The consumable Student Workbook is the place for the student to "do" their work. It provides worktext space for all the essential exercises as well as some optional fun/reinforcement exercises. There are 8-12 exercises per chapter, in seven different coded types - L for literary lessons, M relating to mini-lessons, C practicing composition skills, T for thinking skill pages, G exercises that review grammar and mechanics, P for puzzles, and E for extra-challenge (the last two being the optional ones). There's a nice variety in these exercises and a well-thought-out relationship between the literary and composition activities. Frankly, I like the step-by-step skill building that is integral to the worktext.
The Teacher Guide is the "glue" that holds the whole program together providing a philosophical and methodical overview of the program and a weekly planning schedule (lesson plans) as well as chapter-by-chapter answers and teaching helps.
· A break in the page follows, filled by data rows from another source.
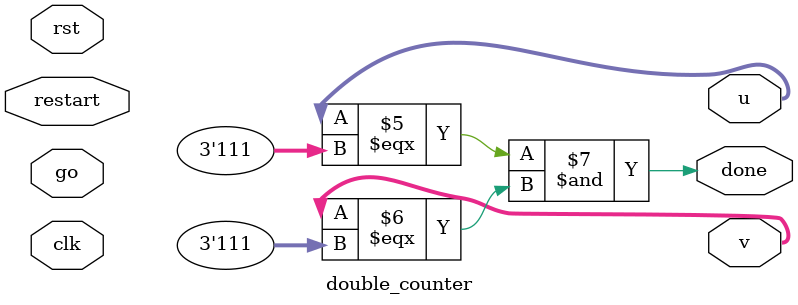
<source format=sv>
`include "ff.sv"

module double_counter (
    input wire clk,
    input wire rst,
    input wire restart,
    input wire go,

    output wire [2:0] u,
    output wire [2:0] v,
    output wire done
);

reg [2:0] u_r;
reg [2:0] v_r;

wire [2:0] next_u;
wire [2:0] next_v;

assign next_u = restart ? '0 : (u_r + 1);
assign next_v = restart ? '0 : (v_r + 1);
assign done = (u === 3'b111) & (v === 3'b111);

ffen u_ff (
    .clk(clk),
    .rst(rst),
    .en(go),
    .rst_val('0),
    .D(next_u),

    .Q(u_r)
);

ffen v_ff (
    .clk(clk),
    .rst(rst),
    .en(go),
    .rst_val('0),
    .D(next_v),

    .Q(v_r)
);

    
endmodule
</source>
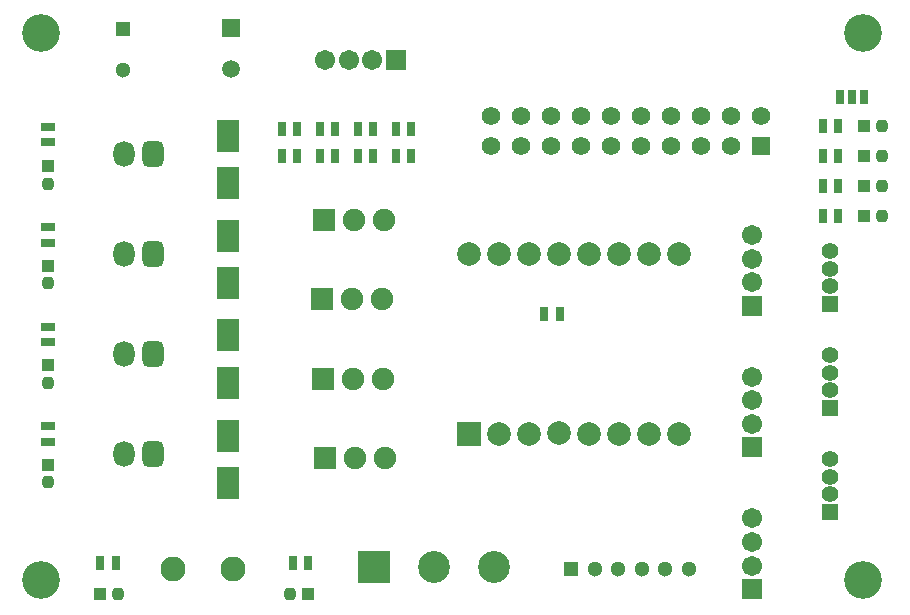
<source format=gts>
G04*
G04 #@! TF.GenerationSoftware,Altium Limited,Altium Designer,20.1.8 (145)*
G04*
G04 Layer_Color=8388736*
%FSLAX25Y25*%
%MOIN*%
G70*
G04*
G04 #@! TF.SameCoordinates,5DAE46FA-DCB4-4479-A142-53610109B6E0*
G04*
G04*
G04 #@! TF.FilePolarity,Negative*
G04*
G01*
G75*
%ADD25R,0.02769X0.04540*%
%ADD26R,0.03950X0.03950*%
G04:AMPARAMS|DCode=27|XSize=39.5mil|YSize=39.5mil|CornerRadius=11.87mil|HoleSize=0mil|Usage=FLASHONLY|Rotation=180.000|XOffset=0mil|YOffset=0mil|HoleType=Round|Shape=RoundedRectangle|*
%AMROUNDEDRECTD27*
21,1,0.03950,0.01575,0,0,180.0*
21,1,0.01575,0.03950,0,0,180.0*
1,1,0.02375,-0.00787,0.00787*
1,1,0.02375,0.00787,0.00787*
1,1,0.02375,0.00787,-0.00787*
1,1,0.02375,-0.00787,-0.00787*
%
%ADD27ROUNDEDRECTD27*%
%ADD28R,0.02769X0.04737*%
%ADD29R,0.07493X0.10642*%
%ADD30R,0.04540X0.02769*%
G04:AMPARAMS|DCode=31|XSize=39.5mil|YSize=39.5mil|CornerRadius=11.87mil|HoleSize=0mil|Usage=FLASHONLY|Rotation=90.000|XOffset=0mil|YOffset=0mil|HoleType=Round|Shape=RoundedRectangle|*
%AMROUNDEDRECTD31*
21,1,0.03950,0.01575,0,0,90.0*
21,1,0.01575,0.03950,0,0,90.0*
1,1,0.02375,0.00787,0.00787*
1,1,0.02375,0.00787,-0.00787*
1,1,0.02375,-0.00787,-0.00787*
1,1,0.02375,-0.00787,0.00787*
%
%ADD31ROUNDEDRECTD31*%
%ADD32R,0.03950X0.03950*%
%ADD33C,0.12611*%
%ADD34C,0.05918*%
%ADD35R,0.05918X0.05918*%
%ADD36C,0.06706*%
%ADD37R,0.06706X0.06706*%
%ADD38R,0.10642X0.10642*%
%ADD39C,0.10642*%
%ADD40R,0.07887X0.07887*%
%ADD41C,0.07887*%
%ADD42C,0.05524*%
%ADD43R,0.05524X0.05524*%
%ADD44C,0.06181*%
%ADD45R,0.06181X0.06181*%
%ADD46R,0.07493X0.07493*%
%ADD47C,0.07493*%
G04:AMPARAMS|DCode=48|XSize=86.74mil|YSize=70.99mil|CornerRadius=19.75mil|HoleSize=0mil|Usage=FLASHONLY|Rotation=270.000|XOffset=0mil|YOffset=0mil|HoleType=Round|Shape=RoundedRectangle|*
%AMROUNDEDRECTD48*
21,1,0.08674,0.03150,0,0,270.0*
21,1,0.04724,0.07099,0,0,270.0*
1,1,0.03950,-0.01575,-0.02362*
1,1,0.03950,-0.01575,0.02362*
1,1,0.03950,0.01575,0.02362*
1,1,0.03950,0.01575,-0.02362*
%
%ADD48ROUNDEDRECTD48*%
%ADD49O,0.07099X0.08674*%
%ADD50R,0.06706X0.06706*%
%ADD51C,0.08280*%
%ADD52C,0.05118*%
%ADD53R,0.05118X0.05118*%
%ADD54R,0.05118X0.05118*%
D25*
X274213Y164780D02*
D03*
X279331D02*
D03*
X186417Y101969D02*
D03*
X181299D02*
D03*
X279331Y144762D02*
D03*
X274213D02*
D03*
X279331Y134646D02*
D03*
X274213D02*
D03*
Y154664D02*
D03*
X279331D02*
D03*
X93768Y163625D02*
D03*
X98886D02*
D03*
X98886Y154793D02*
D03*
X93768D02*
D03*
X106410D02*
D03*
X111528D02*
D03*
X111528Y163625D02*
D03*
X106410D02*
D03*
X119051Y154793D02*
D03*
X124169D02*
D03*
X124169Y163625D02*
D03*
X119051D02*
D03*
X131693Y154793D02*
D03*
X136811D02*
D03*
X136811Y163625D02*
D03*
X131693D02*
D03*
X38386Y18898D02*
D03*
X33268D02*
D03*
X102559D02*
D03*
X97441D02*
D03*
D26*
X287992Y144762D02*
D03*
Y134646D02*
D03*
X287992Y164780D02*
D03*
X287992Y154664D02*
D03*
X33268Y8661D02*
D03*
X102559D02*
D03*
D27*
X293898Y144762D02*
D03*
Y134646D02*
D03*
X293898Y164780D02*
D03*
X293898Y154664D02*
D03*
X39173Y8661D02*
D03*
X96653D02*
D03*
D28*
X287795Y174443D02*
D03*
X283858D02*
D03*
X279921D02*
D03*
D29*
X75984Y161417D02*
D03*
Y145669D02*
D03*
Y61417D02*
D03*
Y45669D02*
D03*
Y79100D02*
D03*
Y94848D02*
D03*
Y112385D02*
D03*
Y128133D02*
D03*
D30*
X15748Y164370D02*
D03*
Y159252D02*
D03*
Y64584D02*
D03*
Y59466D02*
D03*
Y97654D02*
D03*
Y92536D02*
D03*
Y130922D02*
D03*
Y125804D02*
D03*
D31*
Y145473D02*
D03*
Y45866D02*
D03*
Y78937D02*
D03*
Y112205D02*
D03*
D32*
Y151378D02*
D03*
Y51772D02*
D03*
Y84842D02*
D03*
Y118110D02*
D03*
D33*
X287402Y195669D02*
D03*
Y13386D02*
D03*
X13386D02*
D03*
Y195669D02*
D03*
D34*
X76985Y183481D02*
D03*
D35*
Y197261D02*
D03*
D36*
X250394Y81102D02*
D03*
Y65354D02*
D03*
Y73228D02*
D03*
Y128347D02*
D03*
Y112598D02*
D03*
Y120472D02*
D03*
Y33858D02*
D03*
Y18110D02*
D03*
Y25984D02*
D03*
X108268Y186811D02*
D03*
X124016D02*
D03*
X116142D02*
D03*
D37*
X250394Y57480D02*
D03*
Y104724D02*
D03*
Y10236D02*
D03*
D38*
X124488Y17717D02*
D03*
D39*
X144488D02*
D03*
X164488D02*
D03*
D40*
X156339Y62126D02*
D03*
D41*
X166339D02*
D03*
X176339D02*
D03*
X196339D02*
D03*
X206339D02*
D03*
X216339D02*
D03*
X226339D02*
D03*
X156339Y122126D02*
D03*
X166339D02*
D03*
X176339D02*
D03*
X186339D02*
D03*
X196339D02*
D03*
X206339D02*
D03*
X216339D02*
D03*
X226339D02*
D03*
X186221Y62205D02*
D03*
D42*
X276378Y123015D02*
D03*
Y117109D02*
D03*
Y111204D02*
D03*
Y88352D02*
D03*
Y82447D02*
D03*
Y76541D02*
D03*
Y41879D02*
D03*
Y47784D02*
D03*
Y53690D02*
D03*
D43*
Y105298D02*
D03*
Y70636D02*
D03*
Y35973D02*
D03*
D44*
X163661Y167913D02*
D03*
X173661D02*
D03*
X183661D02*
D03*
X193661D02*
D03*
X203661D02*
D03*
X213661D02*
D03*
X223661D02*
D03*
X233661D02*
D03*
X243661D02*
D03*
X253661D02*
D03*
X163661Y157913D02*
D03*
X173661D02*
D03*
X183661D02*
D03*
X193661D02*
D03*
X203661D02*
D03*
X213661D02*
D03*
X223661D02*
D03*
X233661D02*
D03*
X243661D02*
D03*
D45*
X253661D02*
D03*
D46*
X107953Y133465D02*
D03*
X107323Y106955D02*
D03*
X107480Y80446D02*
D03*
X108268Y53937D02*
D03*
D47*
X117953Y133465D02*
D03*
X127953D02*
D03*
X117323Y106955D02*
D03*
X127323D02*
D03*
X117480Y80446D02*
D03*
X127480D02*
D03*
X118268Y53937D02*
D03*
X128268D02*
D03*
D48*
X50984Y155315D02*
D03*
Y55462D02*
D03*
Y88746D02*
D03*
Y122030D02*
D03*
D49*
X41142Y155315D02*
D03*
Y55462D02*
D03*
Y88746D02*
D03*
Y122030D02*
D03*
D50*
X131890Y186811D02*
D03*
D51*
X57583Y16862D02*
D03*
X77583D02*
D03*
D52*
X229528Y16929D02*
D03*
X221654D02*
D03*
X213779D02*
D03*
X205906D02*
D03*
X198031D02*
D03*
X40945Y183268D02*
D03*
D53*
X190157Y16929D02*
D03*
D54*
X40945Y197047D02*
D03*
M02*

</source>
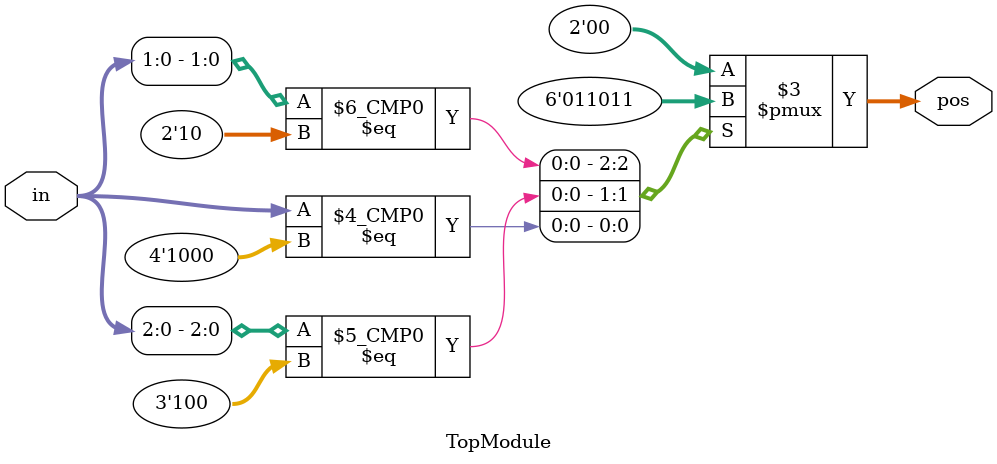
<source format=sv>

module TopModule (
  input [3:0] in,
  output reg [1:0] pos
);
always @(*) begin
  casez (in)
    4'b???1: pos = 2'd0;
    4'b??10: pos = 2'd1;
    4'b?100: pos = 2'd2;
    4'b1000: pos = 2'd3;
    default: pos = 2'd0;
  endcase
end
endmodule

</source>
To some, the reading selection choices might seem a little light, and perhaps atypical, but there is good variety in terms of genre, and the lessons are effective vehicles for grade-level skills. To give you an idea, in Chapter 6 of the 7th grade course, Helen Keller's autobiography, The Story of My Life, is covered. Lessons, in addition to the usual background, vocabulary, and comprehension, include these writing skills: lists about yourself, developing an idea, putting ideas into a paragraph, identifying resources, determining fact or opinion, identifying a biased viewpoint, and identifying sentences plus a crossword puzzle, a word search and an extra challenge exercise on autobiography and culture.
If your goal is to prepare your student for high school literature and composition skills, then Lightning Lit & Comp is a good, solid choice. Although there is a conservative moral "feel" to the series and an occasional mention of God (by authors Stephen Crane and Mark Twain, for instance), there is no obvious Christian content. ~ Janice
Written directly to the student, well-organized, user-friendly (no teacher prep), and both traditional and diverse in the reading selections, these courses offer quality literary analysis coupled with step-by-step writing instruction. Assignments are thought-provoking and challenging.
Lessons follow a pattern: Introduction, (information about the reading) Selection, While You Read, Comprehension Questions, Literary Lessons, and Writing Exercises. Suggested activities enhance the studies: Vocabulary Notebook, Reading Journal, Biographies, Family Reading or Writing Nights, Oral Summaries, Writing Group, and (perhaps) Movies.
The Student Book includes instructional text, shorter works (i.e. poetry, excerpts), author background, discussion questions (comprehension, thought, literary), and writing exercises. The Teacher Guide provides answers, schedules, teaching/grading tips, rubrics, project suggestions/checklists, and grade-tracking records.
The twelve semester-long courses are listed in order of difficulty. Most students should start with one of the American Lit courses. There are required literature resources to use with each guide. While you may be able to locate some or all of the books at a library, we also offer packages for each guide that include the necessary books.